INFORMATION PROVIDED
---

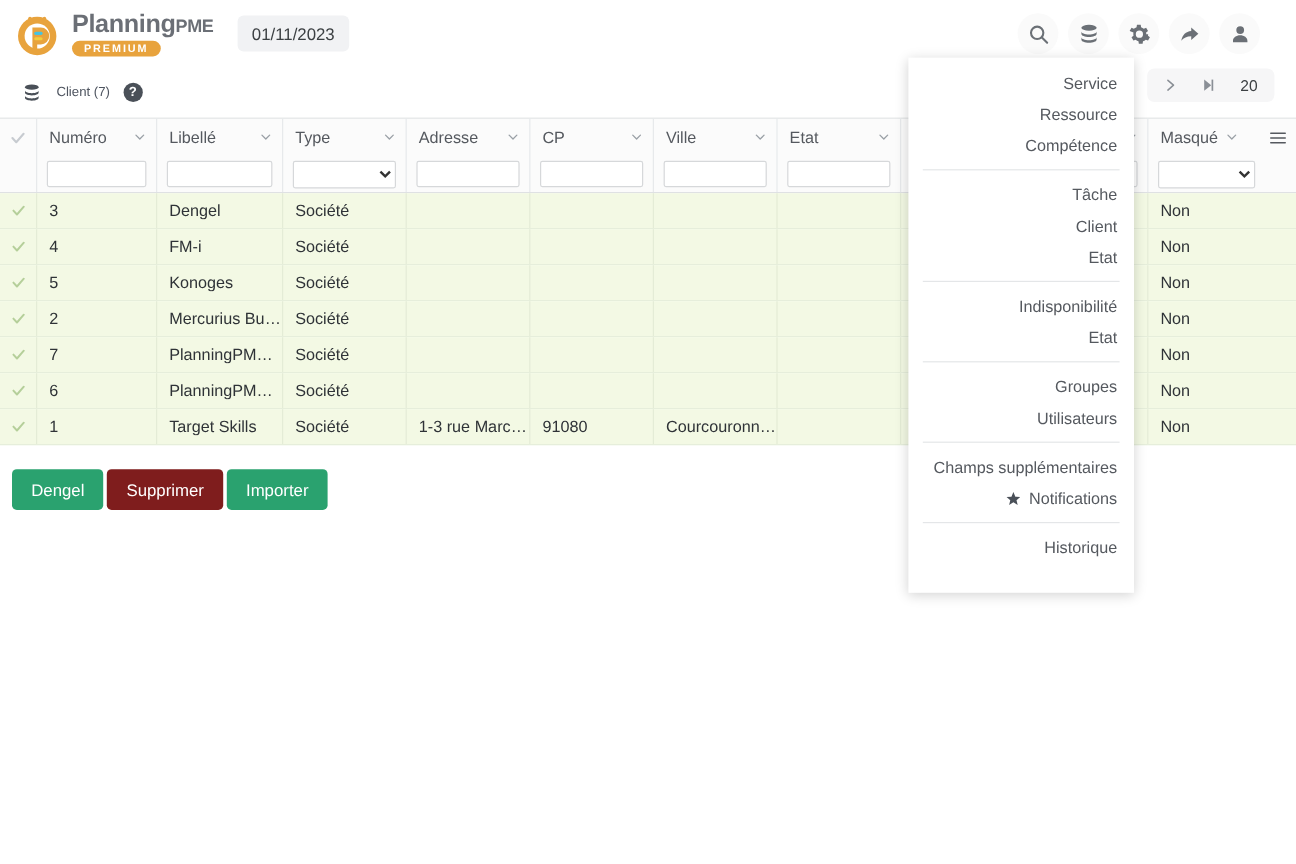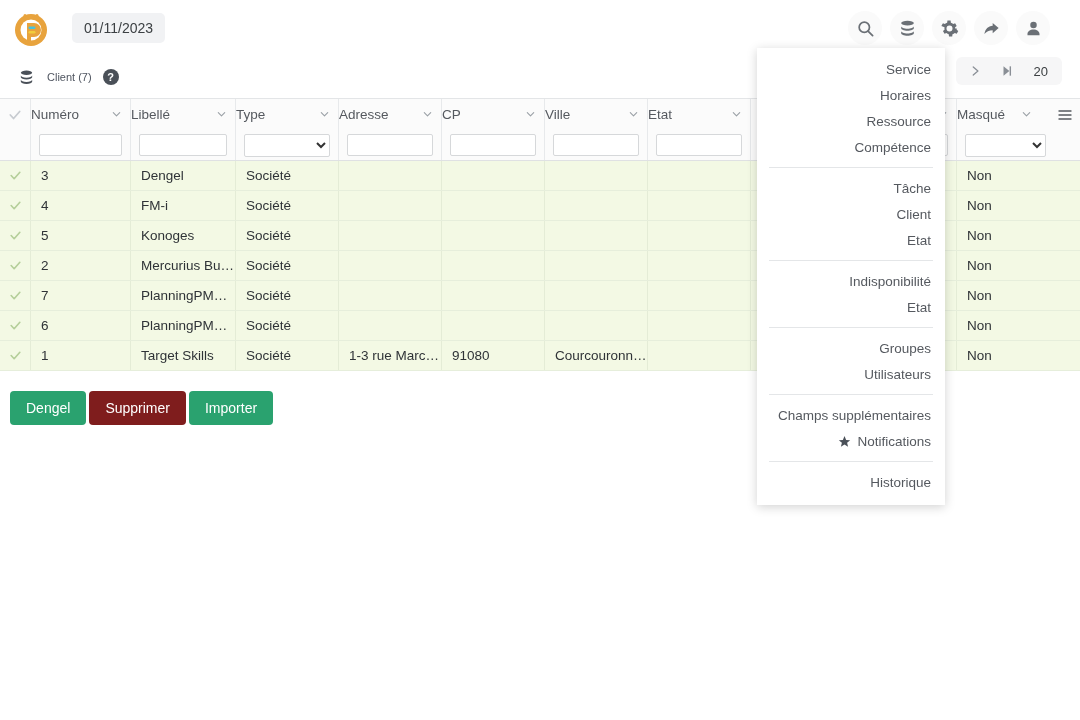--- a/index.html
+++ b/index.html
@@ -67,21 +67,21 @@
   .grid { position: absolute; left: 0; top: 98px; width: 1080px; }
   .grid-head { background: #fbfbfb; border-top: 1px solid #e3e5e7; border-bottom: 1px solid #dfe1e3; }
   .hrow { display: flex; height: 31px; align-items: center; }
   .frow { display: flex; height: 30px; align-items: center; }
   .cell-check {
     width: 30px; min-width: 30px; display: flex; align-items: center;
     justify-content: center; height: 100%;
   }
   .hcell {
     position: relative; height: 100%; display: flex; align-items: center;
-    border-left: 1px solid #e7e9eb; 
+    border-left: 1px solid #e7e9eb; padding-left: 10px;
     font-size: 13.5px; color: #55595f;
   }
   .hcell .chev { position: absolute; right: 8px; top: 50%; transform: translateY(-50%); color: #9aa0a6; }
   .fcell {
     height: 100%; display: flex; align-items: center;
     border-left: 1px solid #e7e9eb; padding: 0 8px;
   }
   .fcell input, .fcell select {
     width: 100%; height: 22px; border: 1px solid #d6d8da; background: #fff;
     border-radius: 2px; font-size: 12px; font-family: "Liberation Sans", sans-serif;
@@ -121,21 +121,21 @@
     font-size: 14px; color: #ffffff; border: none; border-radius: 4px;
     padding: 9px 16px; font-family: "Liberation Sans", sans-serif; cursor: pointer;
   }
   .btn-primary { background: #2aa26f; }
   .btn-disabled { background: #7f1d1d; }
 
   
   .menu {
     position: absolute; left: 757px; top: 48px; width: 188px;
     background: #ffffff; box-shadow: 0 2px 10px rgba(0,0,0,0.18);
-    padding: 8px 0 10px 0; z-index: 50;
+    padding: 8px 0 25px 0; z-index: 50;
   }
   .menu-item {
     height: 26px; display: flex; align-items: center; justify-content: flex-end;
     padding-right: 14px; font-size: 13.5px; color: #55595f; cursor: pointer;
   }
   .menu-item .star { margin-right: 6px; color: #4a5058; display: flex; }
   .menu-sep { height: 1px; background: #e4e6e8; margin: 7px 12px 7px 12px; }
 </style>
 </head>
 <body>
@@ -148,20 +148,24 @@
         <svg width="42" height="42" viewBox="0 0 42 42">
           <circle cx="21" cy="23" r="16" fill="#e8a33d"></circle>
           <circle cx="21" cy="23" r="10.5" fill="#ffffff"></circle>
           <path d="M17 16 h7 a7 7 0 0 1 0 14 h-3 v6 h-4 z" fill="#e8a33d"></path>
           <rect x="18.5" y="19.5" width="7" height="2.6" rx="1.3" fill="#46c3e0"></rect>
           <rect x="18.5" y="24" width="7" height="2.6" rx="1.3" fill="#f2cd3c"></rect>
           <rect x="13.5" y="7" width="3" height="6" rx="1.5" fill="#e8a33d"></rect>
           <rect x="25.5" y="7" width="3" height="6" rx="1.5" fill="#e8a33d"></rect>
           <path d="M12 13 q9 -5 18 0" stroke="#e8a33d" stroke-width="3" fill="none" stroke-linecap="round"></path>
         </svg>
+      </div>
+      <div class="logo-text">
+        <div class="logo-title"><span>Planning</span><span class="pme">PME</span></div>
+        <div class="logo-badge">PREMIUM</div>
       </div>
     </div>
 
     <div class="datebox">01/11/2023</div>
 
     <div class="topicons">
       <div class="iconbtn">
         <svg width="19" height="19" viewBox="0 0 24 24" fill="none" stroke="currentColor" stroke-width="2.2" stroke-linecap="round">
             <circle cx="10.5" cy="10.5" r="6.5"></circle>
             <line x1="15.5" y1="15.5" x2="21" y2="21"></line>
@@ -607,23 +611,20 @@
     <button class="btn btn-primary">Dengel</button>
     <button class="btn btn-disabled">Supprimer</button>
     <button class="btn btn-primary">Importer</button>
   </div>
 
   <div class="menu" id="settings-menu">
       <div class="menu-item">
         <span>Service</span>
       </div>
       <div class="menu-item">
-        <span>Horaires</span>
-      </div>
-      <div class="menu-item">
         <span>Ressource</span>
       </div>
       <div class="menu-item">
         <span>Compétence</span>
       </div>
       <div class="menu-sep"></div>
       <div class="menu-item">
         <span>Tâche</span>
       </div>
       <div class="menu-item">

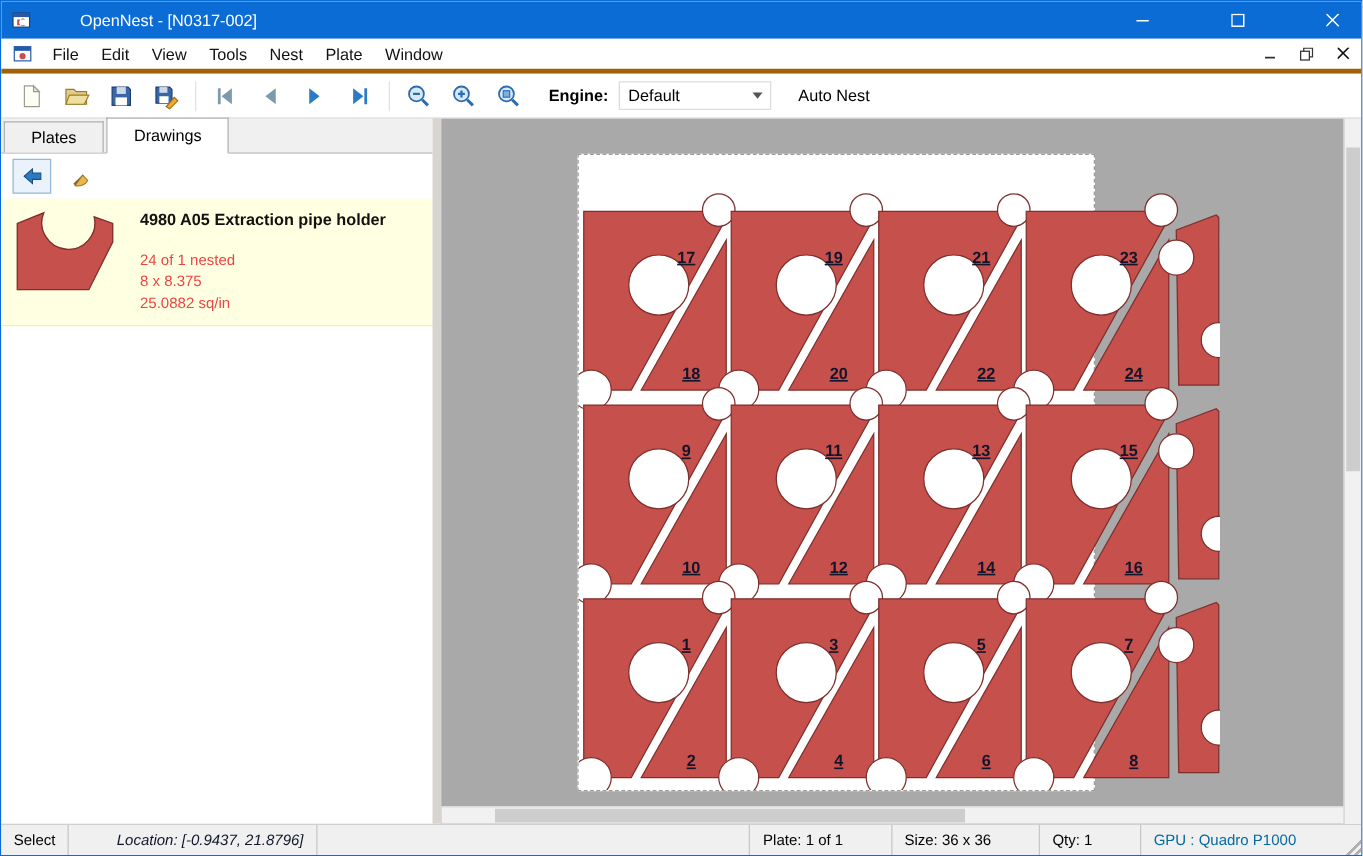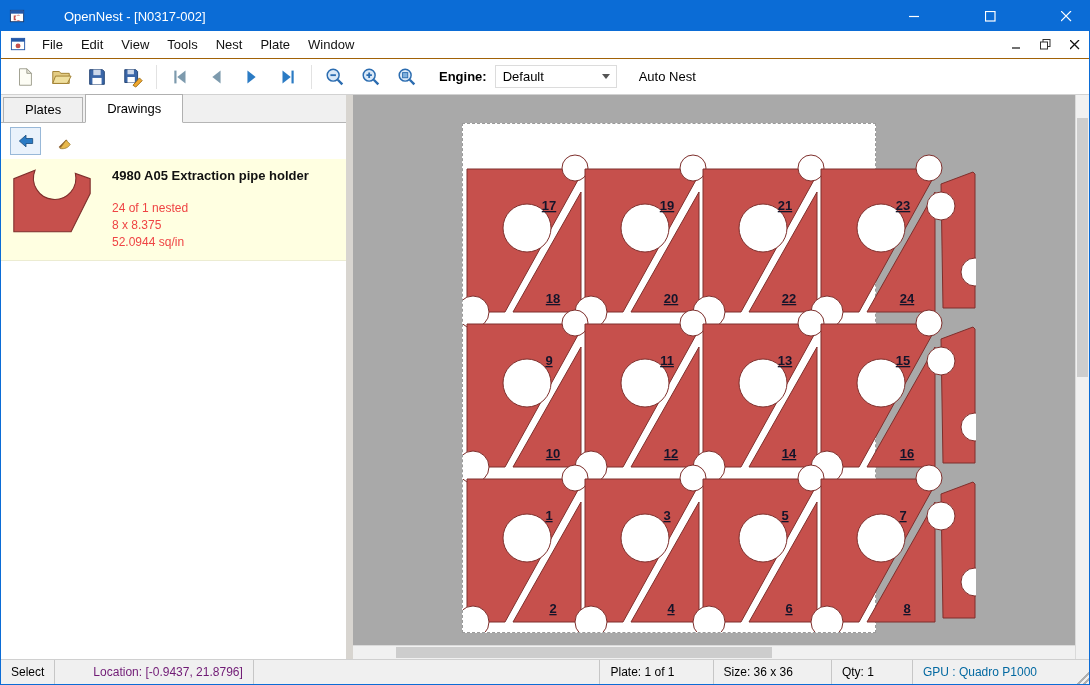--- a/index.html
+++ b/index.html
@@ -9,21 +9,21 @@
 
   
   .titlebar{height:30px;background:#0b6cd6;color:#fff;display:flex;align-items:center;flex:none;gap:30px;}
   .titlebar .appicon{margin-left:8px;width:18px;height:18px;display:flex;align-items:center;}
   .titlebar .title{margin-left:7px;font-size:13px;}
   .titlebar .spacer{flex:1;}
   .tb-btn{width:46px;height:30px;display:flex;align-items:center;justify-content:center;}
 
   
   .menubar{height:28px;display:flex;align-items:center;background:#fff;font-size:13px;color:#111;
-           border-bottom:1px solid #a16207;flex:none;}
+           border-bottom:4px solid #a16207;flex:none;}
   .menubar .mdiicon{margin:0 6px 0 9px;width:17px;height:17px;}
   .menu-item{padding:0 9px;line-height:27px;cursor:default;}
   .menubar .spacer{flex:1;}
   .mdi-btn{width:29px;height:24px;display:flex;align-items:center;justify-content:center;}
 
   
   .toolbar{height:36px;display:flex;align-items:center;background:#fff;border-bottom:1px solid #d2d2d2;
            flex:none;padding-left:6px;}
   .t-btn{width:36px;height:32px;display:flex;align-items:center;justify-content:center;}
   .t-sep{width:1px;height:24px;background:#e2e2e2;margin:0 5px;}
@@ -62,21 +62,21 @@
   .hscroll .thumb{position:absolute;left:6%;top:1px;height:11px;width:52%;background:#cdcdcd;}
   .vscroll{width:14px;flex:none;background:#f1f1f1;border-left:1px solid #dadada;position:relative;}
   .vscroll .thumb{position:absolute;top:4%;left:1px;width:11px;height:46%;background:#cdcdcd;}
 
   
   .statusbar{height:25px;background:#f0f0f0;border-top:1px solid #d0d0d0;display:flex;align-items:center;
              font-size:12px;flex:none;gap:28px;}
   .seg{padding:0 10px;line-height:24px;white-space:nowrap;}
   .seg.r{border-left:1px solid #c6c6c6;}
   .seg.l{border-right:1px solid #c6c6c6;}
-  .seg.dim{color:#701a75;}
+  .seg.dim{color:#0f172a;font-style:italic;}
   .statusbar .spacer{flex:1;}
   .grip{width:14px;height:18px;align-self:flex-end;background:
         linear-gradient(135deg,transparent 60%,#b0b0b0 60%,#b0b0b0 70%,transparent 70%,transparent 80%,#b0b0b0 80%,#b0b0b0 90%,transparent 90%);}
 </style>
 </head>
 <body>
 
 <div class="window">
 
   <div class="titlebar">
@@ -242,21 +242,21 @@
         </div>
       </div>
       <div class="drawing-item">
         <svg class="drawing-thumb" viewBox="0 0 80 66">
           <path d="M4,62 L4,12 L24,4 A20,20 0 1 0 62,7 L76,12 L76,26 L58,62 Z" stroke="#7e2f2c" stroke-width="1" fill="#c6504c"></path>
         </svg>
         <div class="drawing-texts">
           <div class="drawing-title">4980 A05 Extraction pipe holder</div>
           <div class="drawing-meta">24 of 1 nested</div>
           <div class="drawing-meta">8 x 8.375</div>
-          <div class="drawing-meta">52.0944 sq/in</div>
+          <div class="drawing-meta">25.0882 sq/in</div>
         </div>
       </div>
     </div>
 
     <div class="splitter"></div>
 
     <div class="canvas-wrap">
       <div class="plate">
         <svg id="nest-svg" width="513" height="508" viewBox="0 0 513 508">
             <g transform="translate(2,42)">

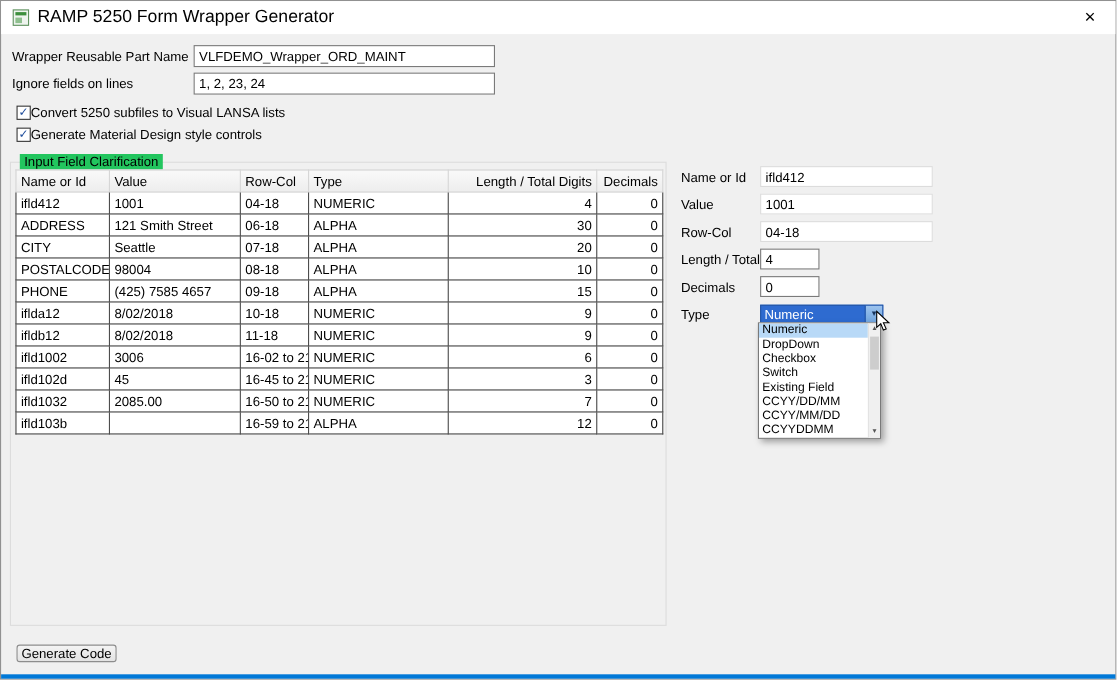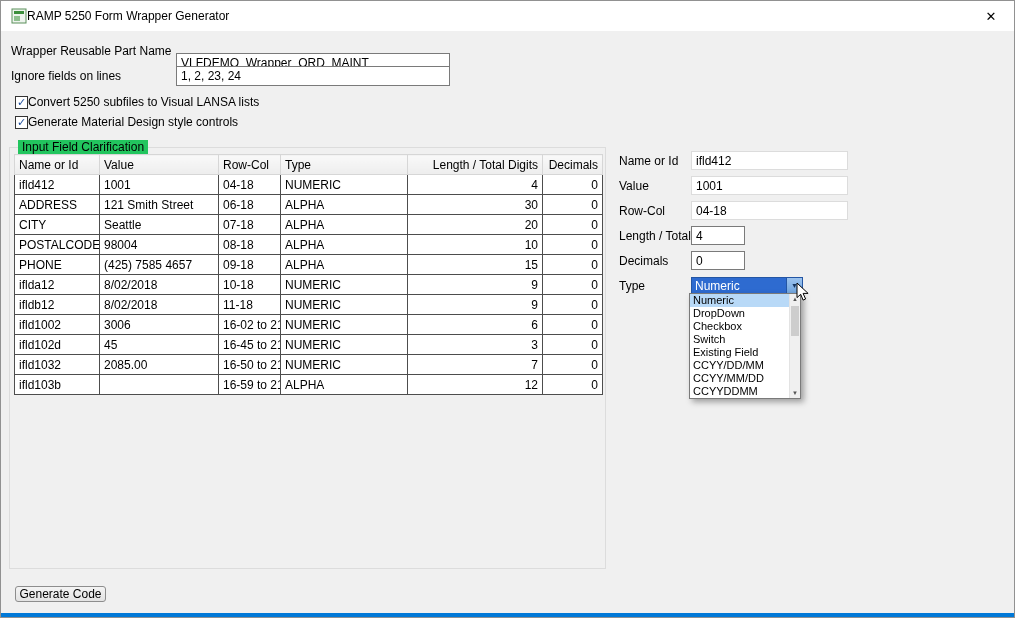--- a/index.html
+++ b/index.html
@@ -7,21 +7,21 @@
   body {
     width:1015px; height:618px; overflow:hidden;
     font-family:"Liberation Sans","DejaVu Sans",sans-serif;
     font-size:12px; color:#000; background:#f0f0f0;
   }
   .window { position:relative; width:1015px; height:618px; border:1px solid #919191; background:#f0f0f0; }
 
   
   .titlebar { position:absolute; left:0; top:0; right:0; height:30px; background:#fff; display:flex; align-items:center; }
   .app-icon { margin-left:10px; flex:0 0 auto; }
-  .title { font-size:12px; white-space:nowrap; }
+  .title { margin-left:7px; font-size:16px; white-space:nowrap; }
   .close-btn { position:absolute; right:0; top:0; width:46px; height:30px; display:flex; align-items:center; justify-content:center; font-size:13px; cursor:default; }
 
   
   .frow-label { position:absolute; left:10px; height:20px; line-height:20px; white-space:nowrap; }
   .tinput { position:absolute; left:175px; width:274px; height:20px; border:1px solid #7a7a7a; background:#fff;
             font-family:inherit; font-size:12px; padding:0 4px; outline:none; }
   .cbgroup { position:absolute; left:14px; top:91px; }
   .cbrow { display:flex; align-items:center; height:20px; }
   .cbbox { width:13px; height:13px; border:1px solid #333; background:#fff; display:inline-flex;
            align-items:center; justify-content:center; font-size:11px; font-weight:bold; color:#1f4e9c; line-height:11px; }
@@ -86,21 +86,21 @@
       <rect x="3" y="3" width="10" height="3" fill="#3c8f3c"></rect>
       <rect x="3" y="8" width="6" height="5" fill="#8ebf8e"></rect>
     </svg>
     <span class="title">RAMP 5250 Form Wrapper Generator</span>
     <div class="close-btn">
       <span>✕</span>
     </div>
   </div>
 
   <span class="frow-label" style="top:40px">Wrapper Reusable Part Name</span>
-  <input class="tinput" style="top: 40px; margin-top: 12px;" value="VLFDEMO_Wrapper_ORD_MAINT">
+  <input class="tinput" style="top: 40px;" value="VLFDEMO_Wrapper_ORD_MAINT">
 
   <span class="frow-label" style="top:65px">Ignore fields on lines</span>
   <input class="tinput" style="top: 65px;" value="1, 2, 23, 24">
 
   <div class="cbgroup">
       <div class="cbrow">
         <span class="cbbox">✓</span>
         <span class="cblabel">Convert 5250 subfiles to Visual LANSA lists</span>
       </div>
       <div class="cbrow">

---

Only a number is wanted here. How many lines in the material contain "linecap"?

2